As the cybersecurity environment changes and our understanding of how to safeguard data improves, it’s becoming increasingly evident that new philosophies and approaches are needed.
And it starts with something as simple as changing the terminology, according to Heather Costa, whose own title – Director of Technology Resilience at Mayo Clinic – reflects that transformation.
“Disaster recovery has historically been about physical disruption. It’s been an all-or-nothing approach of being able to failover if a meteor hits the data center,” she noted. “We all know that’s not what the threat landscape looks like.”
Heather Costa
Instead, healthcare organizations are dealing with phishing attacks and malware that are forcing leaders to dig deeper when examining data and backups and ask if they’re clean and available. “Those aren’t questions that we had to answer in a traditional disaster recovery setting, and that changes everything.”
It’s a change, however, that Costa welcomes with open arms. During a recent Unhack the Podcast with Drex DeFord (Ppresident of This Week Health's 229 Cyber and Risk Community), she opened up about why the focus should be on resilience, how her own team’s strategy has evolved, and the importance of strong governance in making any plan work.
Costa may have a somewhat of a reputation as a “disruptor,” yet still, she undoubtedly raised some eyebrows when she made a move to rebrand her team just weeks after joining Mayo Clinic.

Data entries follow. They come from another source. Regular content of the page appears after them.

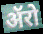
ॲरो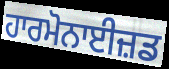
ਹਾਰਮੋਨਾਈਜ਼ਡ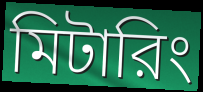
মিটারিং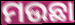
ମଉଛାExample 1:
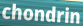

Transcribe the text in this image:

chondrin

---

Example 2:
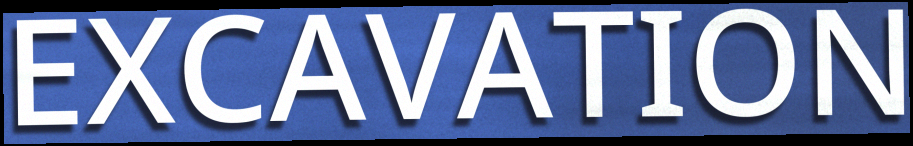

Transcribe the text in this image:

EXCAVATION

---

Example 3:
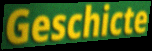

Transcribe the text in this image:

Geschicte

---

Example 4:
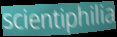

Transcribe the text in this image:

scientiphilia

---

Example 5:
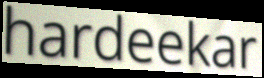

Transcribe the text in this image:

hardeekarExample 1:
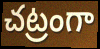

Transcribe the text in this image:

చట్రంగా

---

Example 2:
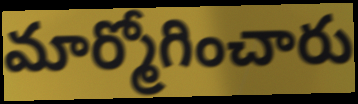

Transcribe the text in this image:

మార్మోగించారు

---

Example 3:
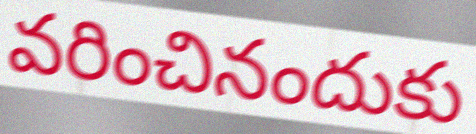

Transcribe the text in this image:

వరించినందుకు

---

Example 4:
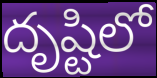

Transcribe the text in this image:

దృష్టిలో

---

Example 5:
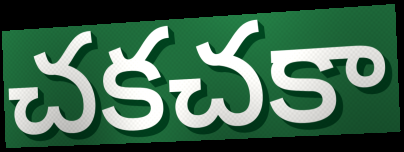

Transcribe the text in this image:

చకచకా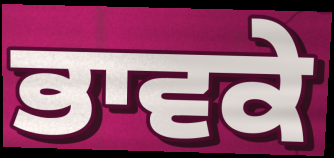
ਭਾਵਕੇ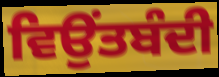
ਵਿਉਂਤਬੰਦੀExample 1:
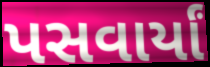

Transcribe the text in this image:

પસવાર્યાં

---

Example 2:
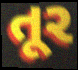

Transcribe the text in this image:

તૂર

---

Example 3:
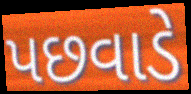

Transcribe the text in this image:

પછવાડે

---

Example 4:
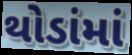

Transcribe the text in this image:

થોડાંમાં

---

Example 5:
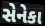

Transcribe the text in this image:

સેનેકા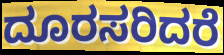
ದೂರಸರಿದರೆ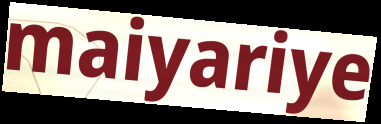
maiyariyeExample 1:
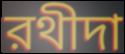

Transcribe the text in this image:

রথীদা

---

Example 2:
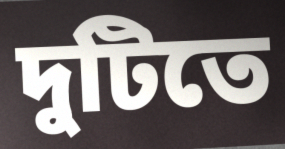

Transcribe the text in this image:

দুটিতে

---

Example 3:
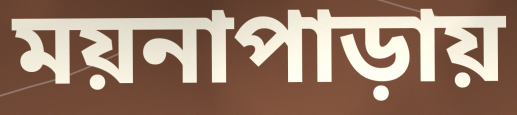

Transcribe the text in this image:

ময়নাপাড়ায়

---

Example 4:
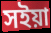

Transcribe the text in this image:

সইয়া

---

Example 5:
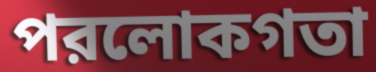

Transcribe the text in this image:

পরলোকগতা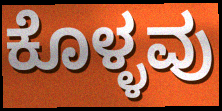
ಕೊಳ್ಳವುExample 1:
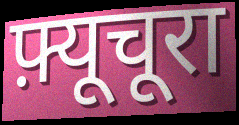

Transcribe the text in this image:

फ़्यूचूरा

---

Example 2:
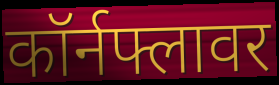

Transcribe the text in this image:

कॉर्नफ्लावर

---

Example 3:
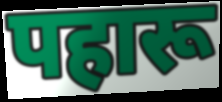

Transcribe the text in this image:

पहारू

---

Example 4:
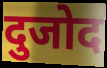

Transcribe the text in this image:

दुजोद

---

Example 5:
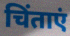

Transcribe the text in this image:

चिंताएं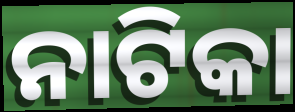
ନାଟିକା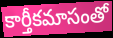
కార్తీకమాసంతో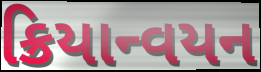
ક્રિયાન્વયનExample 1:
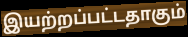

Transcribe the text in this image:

இயற்றப்பட்டதாகும்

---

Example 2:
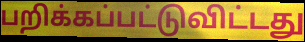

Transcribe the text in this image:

பறிக்கப்பட்டுவிட்டது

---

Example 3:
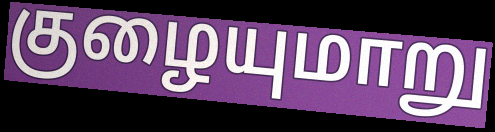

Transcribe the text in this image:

குழையுமாறு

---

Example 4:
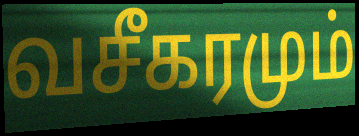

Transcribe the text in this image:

வசீகரமும்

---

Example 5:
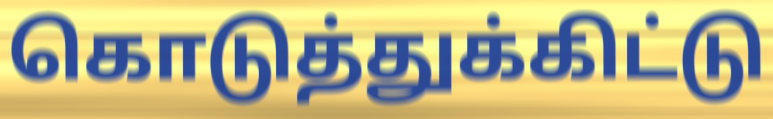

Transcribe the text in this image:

கொடுத்துக்கிட்டுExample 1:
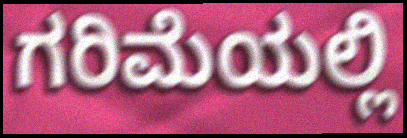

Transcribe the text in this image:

ಗರಿಮೆಯಲ್ಲಿ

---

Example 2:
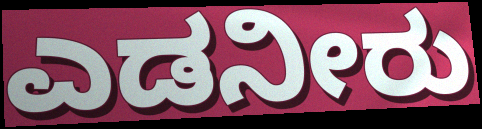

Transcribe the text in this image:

ಎಡನೀರು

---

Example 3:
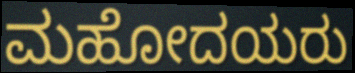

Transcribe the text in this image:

ಮಹೋದಯರು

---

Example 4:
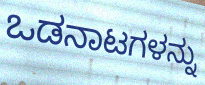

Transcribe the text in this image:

ಒಡನಾಟಗಳನ್ನು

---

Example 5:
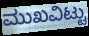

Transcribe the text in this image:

ಮುಖವಿಟ್ಟುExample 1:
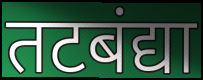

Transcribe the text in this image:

तटबंद्या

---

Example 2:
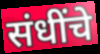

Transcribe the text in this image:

संधींचे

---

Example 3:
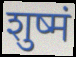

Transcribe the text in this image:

शुष्मं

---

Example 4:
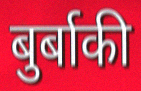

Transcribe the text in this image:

बुर्बाकी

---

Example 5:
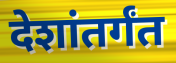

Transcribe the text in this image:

देशांतर्गंत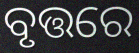
ବୃତ୍ତରେ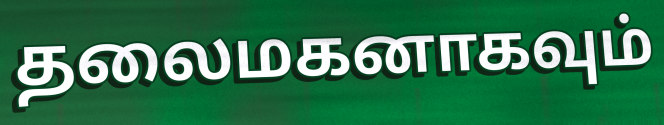
தலைமகனாகவும்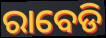
ରାବେଡି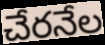
చేరనేల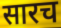
सारच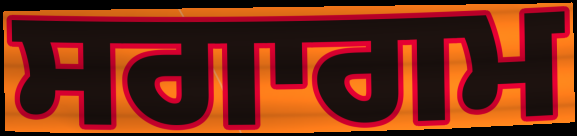
ਸਗਾਗਮ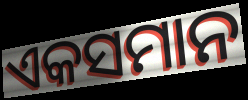
ଏକସମାନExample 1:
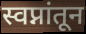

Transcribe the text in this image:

स्वप्नांतून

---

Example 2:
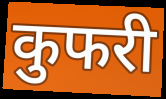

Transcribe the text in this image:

कुफरी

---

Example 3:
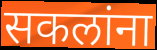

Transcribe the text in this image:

सकलांना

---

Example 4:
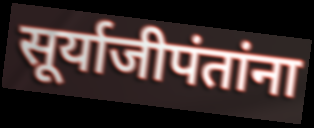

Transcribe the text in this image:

सूर्याजीपंतांना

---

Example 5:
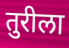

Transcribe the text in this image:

तुरीलाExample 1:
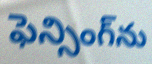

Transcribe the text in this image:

ఫెన్సింగ్‌ను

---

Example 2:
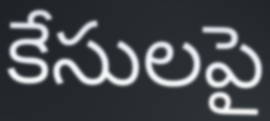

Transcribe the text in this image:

కేసులపై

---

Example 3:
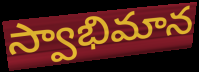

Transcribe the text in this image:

స్వాభిమాన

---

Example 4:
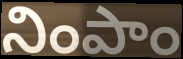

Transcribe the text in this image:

నింపాం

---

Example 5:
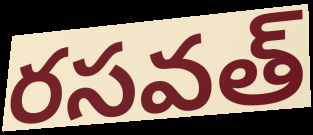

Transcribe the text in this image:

రసవత్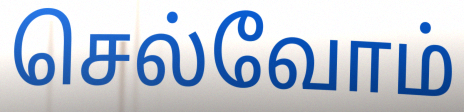
செல்வோம்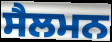
ਸੈਲਮਨ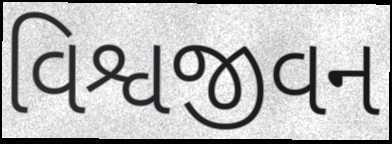
વિશ્વજીવનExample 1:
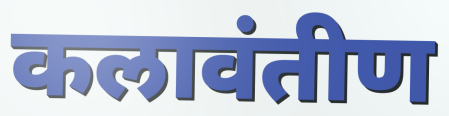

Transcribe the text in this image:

कलावंतीण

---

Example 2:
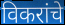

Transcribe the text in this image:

विकरांचे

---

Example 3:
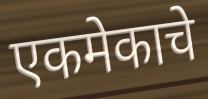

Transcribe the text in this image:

एकमेकाचे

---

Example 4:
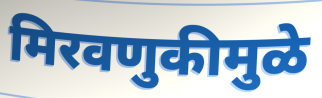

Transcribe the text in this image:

मिरवणुकीमुळे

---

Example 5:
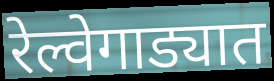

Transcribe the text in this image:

रेल्वेगाड्यात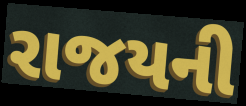
રાજયની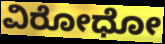
ವಿರೋಧೋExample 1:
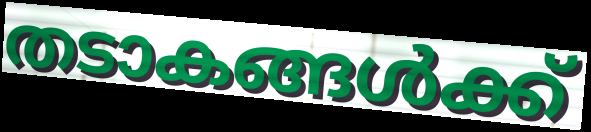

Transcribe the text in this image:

തടാകങ്ങൾക്ക്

But based on her experiences with Cleveland Clinic and PNC, shifting from disaster recovery to resilience was the right move.

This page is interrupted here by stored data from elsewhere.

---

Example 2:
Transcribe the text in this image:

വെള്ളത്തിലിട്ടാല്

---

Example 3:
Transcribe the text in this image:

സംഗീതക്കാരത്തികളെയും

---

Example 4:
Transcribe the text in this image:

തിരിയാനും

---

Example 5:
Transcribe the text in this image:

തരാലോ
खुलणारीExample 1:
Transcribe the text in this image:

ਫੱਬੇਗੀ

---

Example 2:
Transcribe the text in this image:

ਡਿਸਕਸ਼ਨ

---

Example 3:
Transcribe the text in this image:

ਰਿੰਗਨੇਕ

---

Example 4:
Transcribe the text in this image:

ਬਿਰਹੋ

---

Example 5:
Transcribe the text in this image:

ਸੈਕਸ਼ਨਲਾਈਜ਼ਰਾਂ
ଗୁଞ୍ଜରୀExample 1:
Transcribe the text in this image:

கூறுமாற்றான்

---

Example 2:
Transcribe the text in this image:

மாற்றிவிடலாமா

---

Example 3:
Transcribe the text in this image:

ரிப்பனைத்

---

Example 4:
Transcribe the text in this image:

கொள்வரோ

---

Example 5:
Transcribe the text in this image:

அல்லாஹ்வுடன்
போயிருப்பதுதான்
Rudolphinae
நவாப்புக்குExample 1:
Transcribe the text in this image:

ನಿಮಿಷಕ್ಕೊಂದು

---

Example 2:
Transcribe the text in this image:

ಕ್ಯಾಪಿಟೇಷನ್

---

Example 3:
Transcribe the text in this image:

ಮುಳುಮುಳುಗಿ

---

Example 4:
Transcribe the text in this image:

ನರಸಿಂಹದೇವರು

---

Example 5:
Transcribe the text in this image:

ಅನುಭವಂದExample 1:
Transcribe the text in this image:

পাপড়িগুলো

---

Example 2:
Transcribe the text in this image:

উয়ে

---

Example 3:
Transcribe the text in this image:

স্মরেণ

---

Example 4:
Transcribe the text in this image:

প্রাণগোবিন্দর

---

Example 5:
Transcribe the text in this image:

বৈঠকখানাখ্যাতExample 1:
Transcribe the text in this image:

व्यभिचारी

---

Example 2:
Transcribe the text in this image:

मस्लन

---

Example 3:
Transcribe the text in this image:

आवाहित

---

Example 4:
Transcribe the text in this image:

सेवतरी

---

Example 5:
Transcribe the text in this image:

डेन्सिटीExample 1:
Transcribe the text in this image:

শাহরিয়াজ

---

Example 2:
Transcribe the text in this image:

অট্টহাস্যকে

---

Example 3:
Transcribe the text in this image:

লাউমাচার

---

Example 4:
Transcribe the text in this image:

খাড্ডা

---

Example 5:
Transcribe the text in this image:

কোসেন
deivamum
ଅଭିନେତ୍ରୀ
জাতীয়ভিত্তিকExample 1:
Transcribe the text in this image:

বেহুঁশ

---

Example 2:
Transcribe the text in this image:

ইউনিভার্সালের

One reason? The recovery process for a cybersecurity incident takes five times as long as other processes, which makes it critical to prioritize resilience. Another key factor is scalability, she added. “We’re looking at how we can get the most benefits from the work that we're doing; that it can serve us for a small disruption, a physical disruption, or simply a technology issue.”

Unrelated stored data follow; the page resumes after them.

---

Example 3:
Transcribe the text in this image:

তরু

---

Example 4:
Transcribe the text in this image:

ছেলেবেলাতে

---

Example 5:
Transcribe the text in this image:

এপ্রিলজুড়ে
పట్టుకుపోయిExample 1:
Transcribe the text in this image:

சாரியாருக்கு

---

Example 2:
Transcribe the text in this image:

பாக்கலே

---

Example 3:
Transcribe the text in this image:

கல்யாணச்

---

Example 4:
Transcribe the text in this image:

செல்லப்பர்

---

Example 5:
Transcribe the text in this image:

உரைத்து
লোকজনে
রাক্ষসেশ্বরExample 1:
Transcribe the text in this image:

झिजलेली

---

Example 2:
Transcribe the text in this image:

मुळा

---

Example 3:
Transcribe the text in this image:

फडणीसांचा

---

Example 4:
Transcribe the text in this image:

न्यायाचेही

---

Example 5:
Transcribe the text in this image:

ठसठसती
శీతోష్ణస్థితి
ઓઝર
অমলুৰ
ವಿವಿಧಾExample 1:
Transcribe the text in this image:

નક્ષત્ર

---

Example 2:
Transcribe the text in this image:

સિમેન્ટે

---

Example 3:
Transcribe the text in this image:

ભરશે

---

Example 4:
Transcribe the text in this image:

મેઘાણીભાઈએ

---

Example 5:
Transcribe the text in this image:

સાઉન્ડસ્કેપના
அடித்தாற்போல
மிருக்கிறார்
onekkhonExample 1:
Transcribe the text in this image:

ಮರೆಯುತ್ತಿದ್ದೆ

With the different philosophy Costa brings to the table comes a different approach; one that involves more asking and less telling. “The key is to meet people where they are. We don't talk about our work; we talk about their work. I want to understand what they do and what they need,” she explained. And not just in terms of the technology, but people and processes as well. “Those things are foundational, and then you layer technology on top of it to support them.”
And by getting staff to open up, her team is able to identify the problem and develop a set of solutions. On the other hand, if leaders try to implement a tool without understanding the actual problem, “you’ll spin around trying to find a solution,” she said.
Another core component of resilience is the strategy used to determine which areas need attention first in the event of an incident. “The order in which we’re recovering matters to the patient, to clinical operations, and to business operations,” Costa said. “You have to map that out very closely and you have to be able to granularly say, ‘this is priority one, this is two, this is three,’ instead of having big buckets that are tier one and tier two.”
In doing so, organizations create what she termed a “minimum viable” to determine the processes that are most critical to patient care and safety – most of which sit inside the ED and ICU – and prioritize them.
Of course, no systems will be at 100 percent, Costa cautioned. “They won’t be the most efficient. They won’t have all of the enhancements and bells and whistles that they normally have. It’s going to be clunky. And it's going to require manual processes in some of those areas, which is going to slow them down. But at minimum, this is what keeps people alive.”
Preventing that catastrophic impact is what’s most important, she said. And so, when her team conducts recovery tests, they look at more than just whether data were recovered and in what time frame. “We’re looking at what we recovered and how it’s different from previous tests,” she noted. “Did we improve some areas? Did we shorten the recovery time? There needs to be a marker of improvement.”
That improvement, whether it’s in testing or any aspect of resilience, is going to be gradual, which requires a patience not often found in healthcare initiatives. “We tend to want perfection and if there’s anything I've learned, there’s no perfection in this work,” she said. “It’s a program, not a project. We’ll never put a pin in it and call it done. We have to be on that path of continuous improvement, and we have to be okay with that.”